Hi Sergey,


1)  This code gives a strange error:

The debugged program raised the exception unhandled TypeError
"streamplot() got an unexpected keyword argument 'start_points'"
File: /home/sergey/.local/lib/python3.6/site-packages/kwant/plotter.py, Line: 2164

which is strange since start_points  is in the streamplot documentation

Ah, in the documentation [1] it does indeed mention "streamplot", but we are actually referring to 'kwant.plotter.streamplot', not matplotlib's one. I will modify the documentation so that the distinction is clearer. Our version of streamplot includes things like including the background color etc.

We don't currently provide a way to customize all the options of the underlying calls to matplotlib, because this would be excessively complicated. Luckily it is pretty simple to write your own wrapper that you can customize:

    def custom_current(syst, current):
        field, box = kwant.plotter.interpolate_current(syst, current, ...)  # your custom args here

        # make grid for streamplot
        X = np.linspace(*box[0], num=field.shape[0])
        Y = np.linspace(*box[1], num=field.shape[1])
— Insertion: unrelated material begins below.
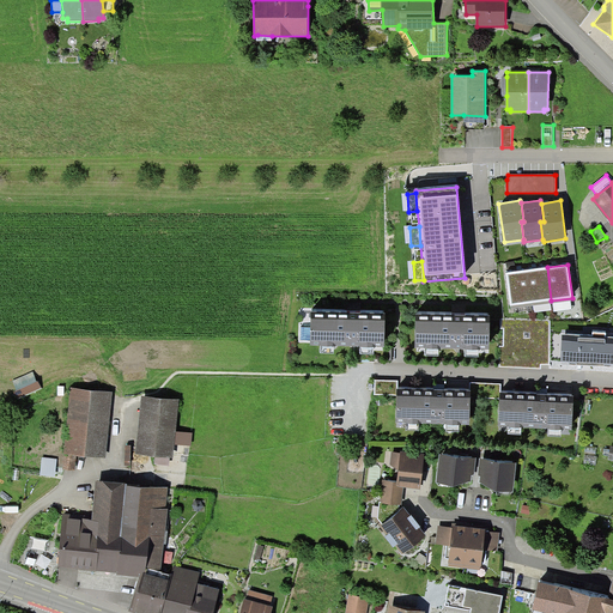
[(529,303),(551,301),(547,267),(526,271),(529,303)]
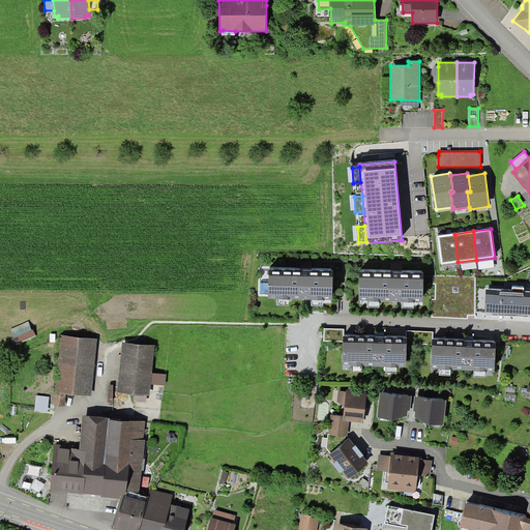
[(441,264),(458,262),(454,234),(437,236),(441,264)]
        pyplot.streamplot(X, Y, field[:, :, 0], field[:, :, 1], ...)  # your custom args here


Make sure you post back to the mailing list if you find some heuristic that makes decent plots!



2)  How to make several plots be generated without manual closure of the previous one?  My command     pyplot.show(block=False)  does not seem to work in this case.

You can pass a matplotlib axis to 'current' via the 'ax' parameter. This will make the plotter draw into the axes that you provide.

You'll need to search on stackoverflow or look in the matplotlib docs to find out how to do exactly what you want, because even though you can totally define several plots, I'm not sure matplotlib can display them simultaneously.